Beverage metaphors abound as liberal Coffee Party activists rise up to counter the Tea Party Movement while Nancy Pelosi suggests that some House Democrats may have to drink hemlock to pass health care reform.
“We’re not here just to self-perpetuate our service in Congress,” she said yesterday, pointing out Congressional opposition to Social Security and Medicare decades ago. “We’re here to do the job for the American people.”
Pelosi’s followers face possible political suicide in November if they turn up the heat, as she urges, to produce “in a matter of days” final legislation to serve up, but the Speaker is undeterred.
“When we have a bill,” she says, “you can bake the pie, you can sell the pie. But you have to have a pie to sell.”
Whether voters are ready to swallow anything from Congressional ovens these days is iffy, even as public reaction to Tea Party conservatism arises in the form of Facebook exchanges and face-to-face organizing of Coffee Party chapters to channel discontent into another direction.
“You’re dealing with a nation that’s jaded, paranoid, distrustful, broke, angry,” says an organizer, “it’s like they just woke up from an eight-year meth binge. We’ve become so polarized. Once we say our political affiliations, everyone goes to their corner and then comes out swinging.”
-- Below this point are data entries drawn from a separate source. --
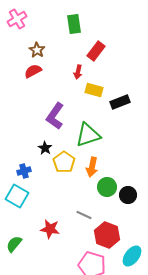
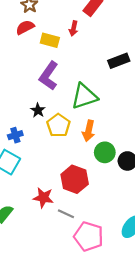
yellow rectangle: (94, 90) -> (50, 40), moved
gray line: (84, 215) -> (66, 214), moved
red hexagon: (107, 235) -> (75, 179), moved

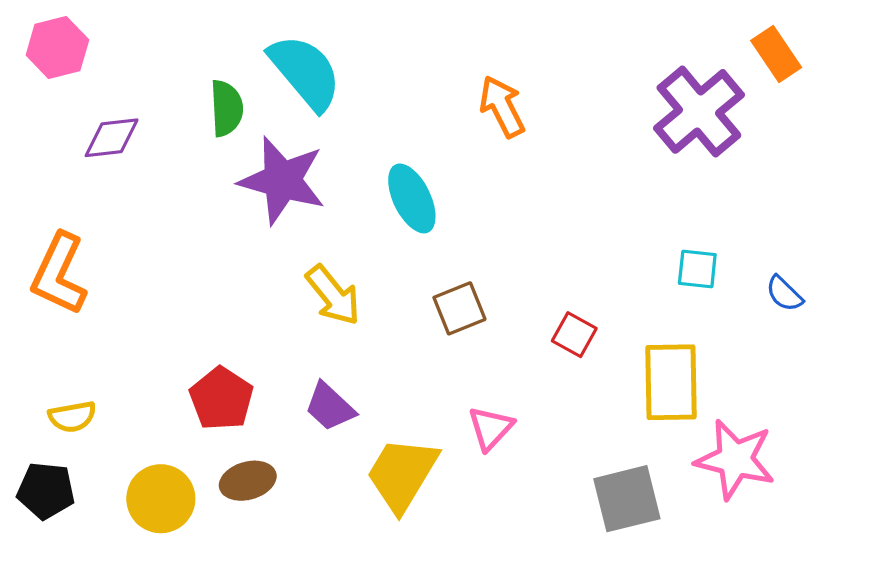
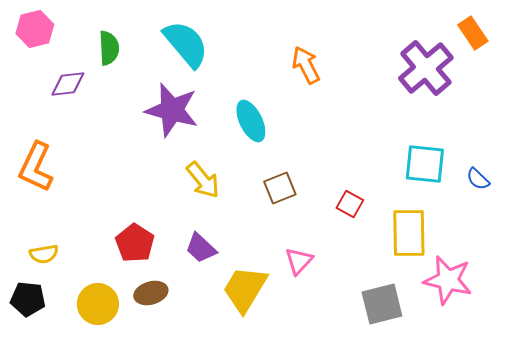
green semicircle: (226, 108) -> (109, 48), moved
cyan square: (697, 269) -> (425, 164), size x1.6

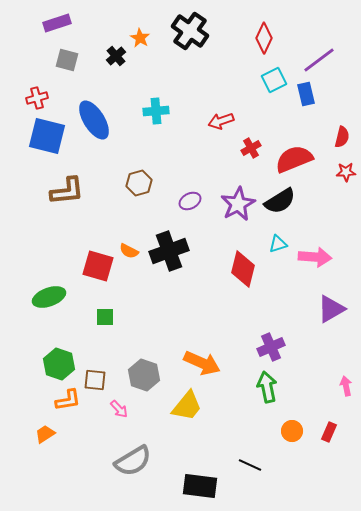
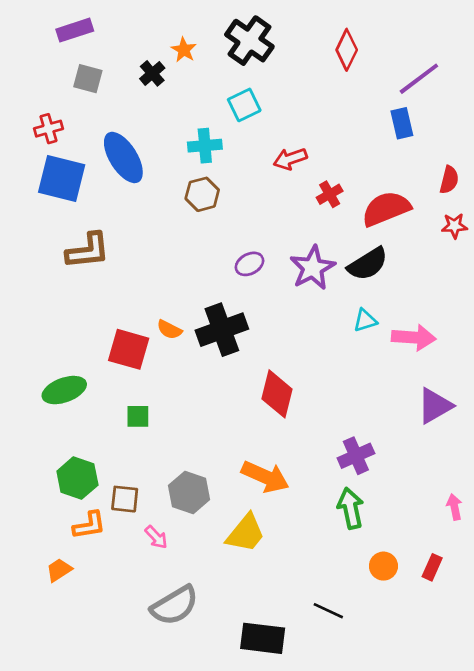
cyan square: (274, 80) -> (244, 105), moved
brown hexagon: (139, 183) -> (202, 194), moved
red diamond: (243, 269) -> (277, 394), moved

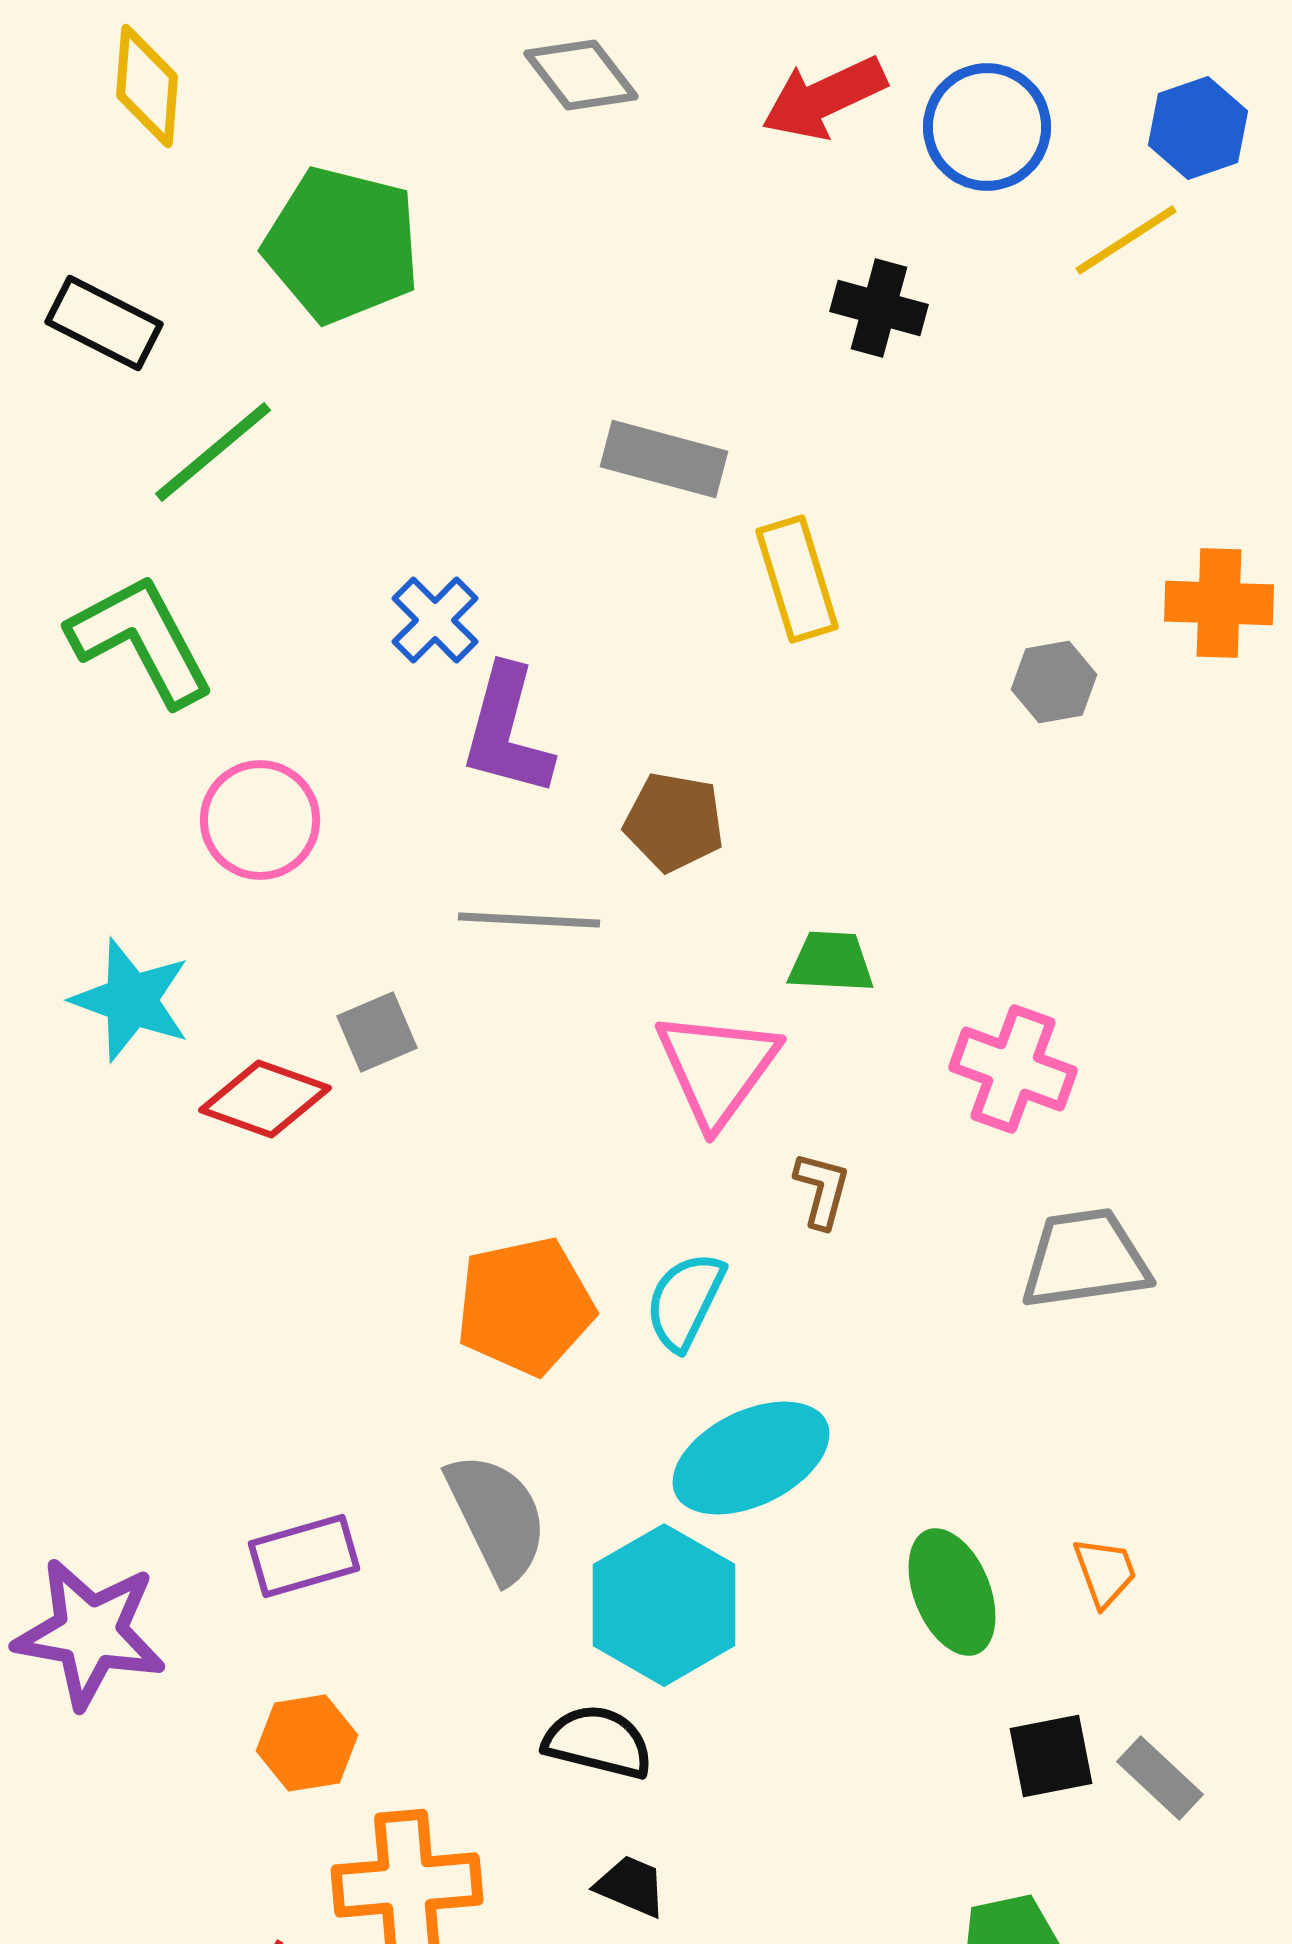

Coffee Partyers propose to offset with energetic civility what Frank Rich decries as “The Axis of the Obsessed and Deranged” that leads a Republican Congressman, fruitcake Steve King of Iowa, to celebrate the murder-suicide of a “tax protester” flying a plane into a Texas office building of the Internal Revenue Service, “an agency that is unnecessary,” exulting that “when we abolish the I.R.S., it’s going to be a happy day for America.”